Michael Kunze, a renowned social medicine expert, has dedicated almost 30 years to studying the relation between tobacco pricing and tobacco consumption. As per the study, a meager one per cent hike in tobacco prices is bound to reduce its consumption by 0.5%. Following his footsteps, a diploma student called Richard Felsinger completed a study on the pricing policy between 1997 and 2015. The results of the analysis are now published and mark the World No Smoking Day, celebrated on 31st May. The study reiterates the earlier finding that increasing tobacco prices by 1% can reduce consumption nearly by 0.69%.
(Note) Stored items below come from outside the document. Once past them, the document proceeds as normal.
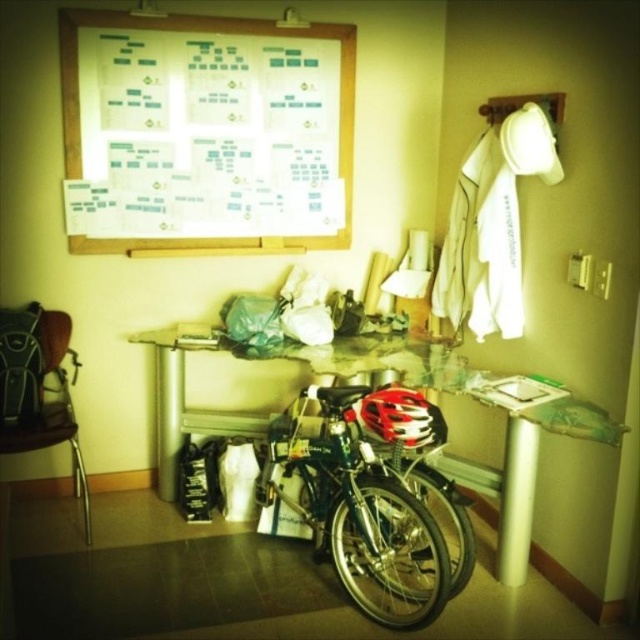
Does white paperboard at upper center have a greater height compared to shiny metallic bicycle at center?

Indeed, white paperboard at upper center has a greater height compared to shiny metallic bicycle at center.

Does point (248, 118) lie behind point (353, 465)?

That is True.

The height and width of the screenshot is (640, 640). Find the location of `white paperboard at upper center`. white paperboard at upper center is located at coordinates (205, 132).

Who is lower down, shiny metallic bicycle at center or red matte bicycle helmet at center?

shiny metallic bicycle at center is lower down.

Between shiny metallic bicycle at center and red matte bicycle helmet at center, which one has more height?

With more height is shiny metallic bicycle at center.

This screenshot has width=640, height=640. In order to click on shiny metallic bicycle at center in this screenshot , I will do `click(358, 513)`.

Does shiny metallic bicycle at center have a larger size compared to metallic silver table at center?

Actually, shiny metallic bicycle at center might be smaller than metallic silver table at center.

Looking at this image, who is shorter, shiny metallic bicycle at center or metallic silver table at center?

With less height is shiny metallic bicycle at center.

This screenshot has width=640, height=640. Describe the element at coordinates (358, 513) in the screenshot. I see `shiny metallic bicycle at center` at that location.

Where is `shiny metallic bicycle at center`? shiny metallic bicycle at center is located at coordinates (358, 513).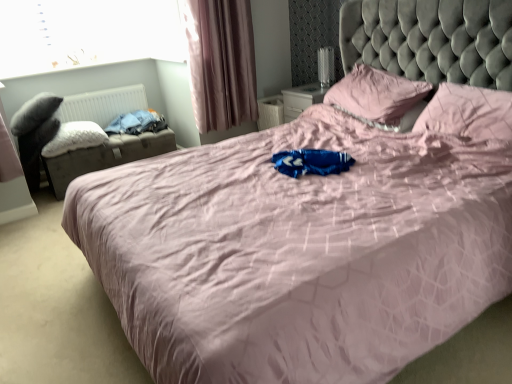
Question: In terms of width, does transparent glass window at upper left look wider or thinner when compared to white fluffy pillow at left, the 1th pillow viewed from the left?

Choices:
 (A) wide
 (B) thin

Answer: (B)

Question: Is transparent glass window at upper left spatially inside white fluffy pillow at left, the 1th pillow viewed from the left, or outside of it?

Choices:
 (A) inside
 (B) outside

Answer: (B)

Question: Which object is the closest to the transparent glass window at upper left?

Choices:
 (A) velvet black swivel chair at left
 (B) leatherette storage ottoman at left
 (C) white fluffy pillow at left, placed as the 3th pillow when sorted from right to left
 (D) pink fabric curtain at upper left
 (E) white plastic radiator at left

Answer: (E)

Question: Estimate the real-world distances between objects in this image. Which object is farther from the blue cotton clothes at left?

Choices:
 (A) leatherette storage ottoman at left
 (B) transparent glass window at upper left
 (C) pink fabric pillow at upper center, the second pillow in the right-to-left sequence
 (D) white plastic radiator at left
 (E) white fluffy pillow at left, the 1th pillow viewed from the left

Answer: (C)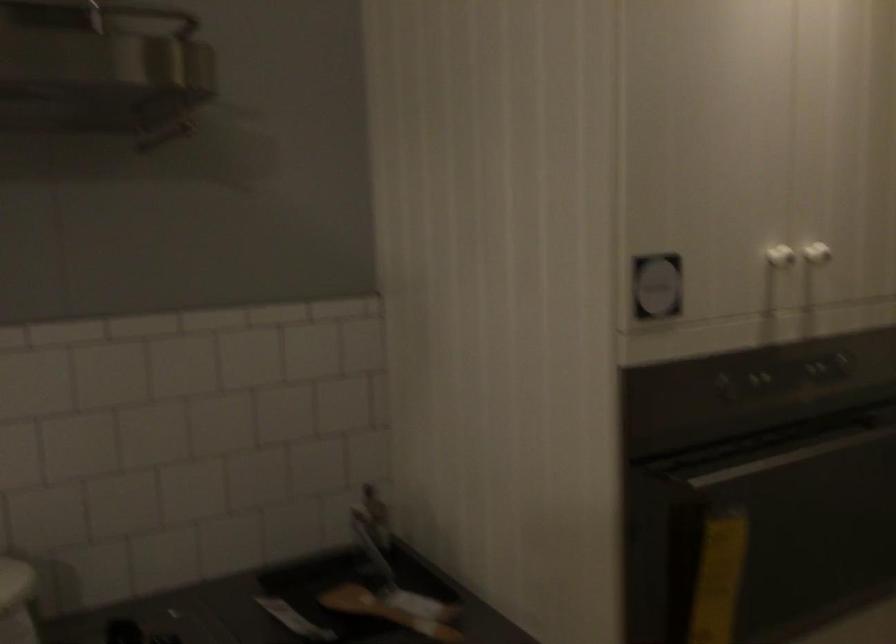
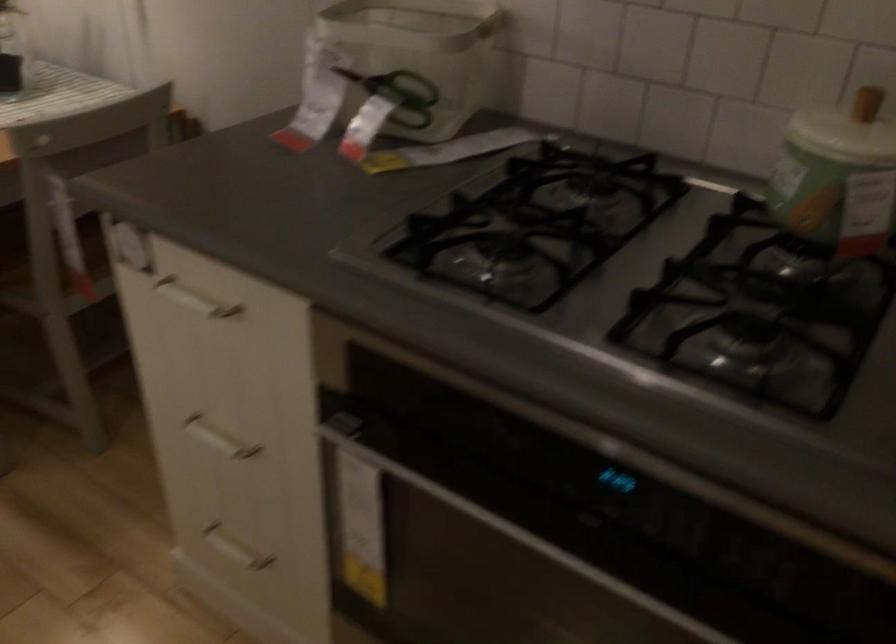
Based on the continuous images, in which direction is the camera rotating?

The camera's rotation is toward left-down.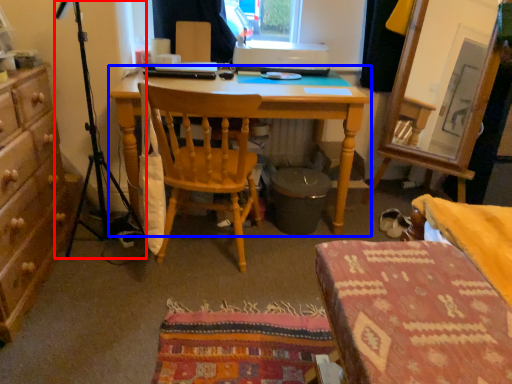
Question: Among these objects, which one is farthest to the camera, tripod (highlighted by a red box) or desk (highlighted by a blue box)?

Choices:
 (A) tripod
 (B) desk

Answer: (B)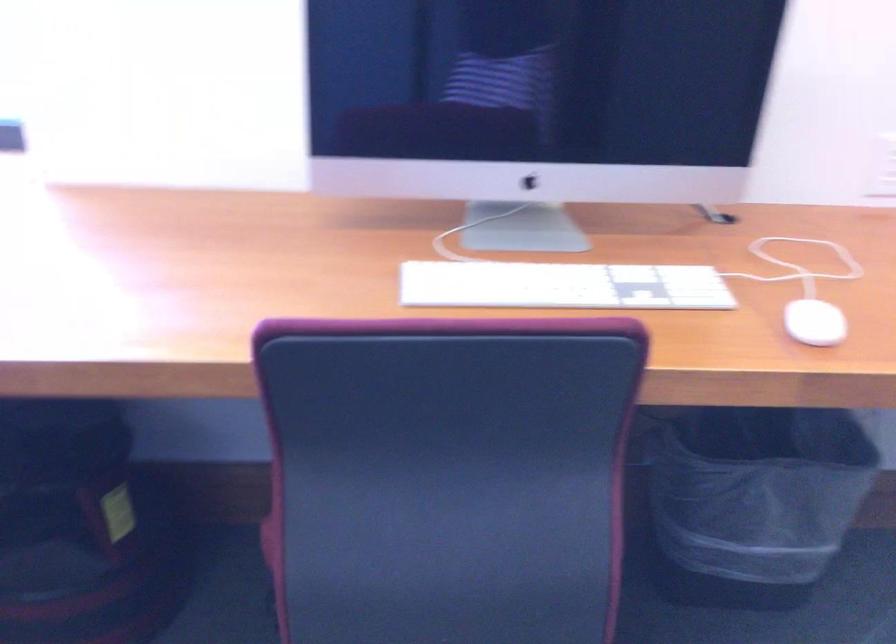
This also entails if the prices are increased by 5 per cent, consumption of tobacco may see a 3 to 5 per cent drop. Kunze also believes this as the realistic rise in price, which is acceptable to all parties, because with this hike a considerable number of people will consider quitting smoking. Furthermore, the price hike could be approved by tobacconists and Finance Ministries as well, because this would yield a reasonable surplus. Also Kunze added that the margin is so small that it is not likely to trigger illegal cigarette trade.
Smoking Cessation Expected to Have Positive Impact within a Few Days
Smoking has emerged as one of the foremost causes of illnesses and deaths worldwide. In Europe is has emerged as the biggest cause of premature deaths. Besides this, tobacco consumption is also a key reason behind the rising incidence of cancer, bronchitis, and other respiratory diseases worldwide. Quitting tobacco can have immediate positive effects. Within a few days of quitting cigarette the risk of cardiovascular diseases drops rapidly. This could be the single biggest reason impelling governments to levy a price hike on tobacco. However, cancer risks may remain elevated even for years after quitting tobacco.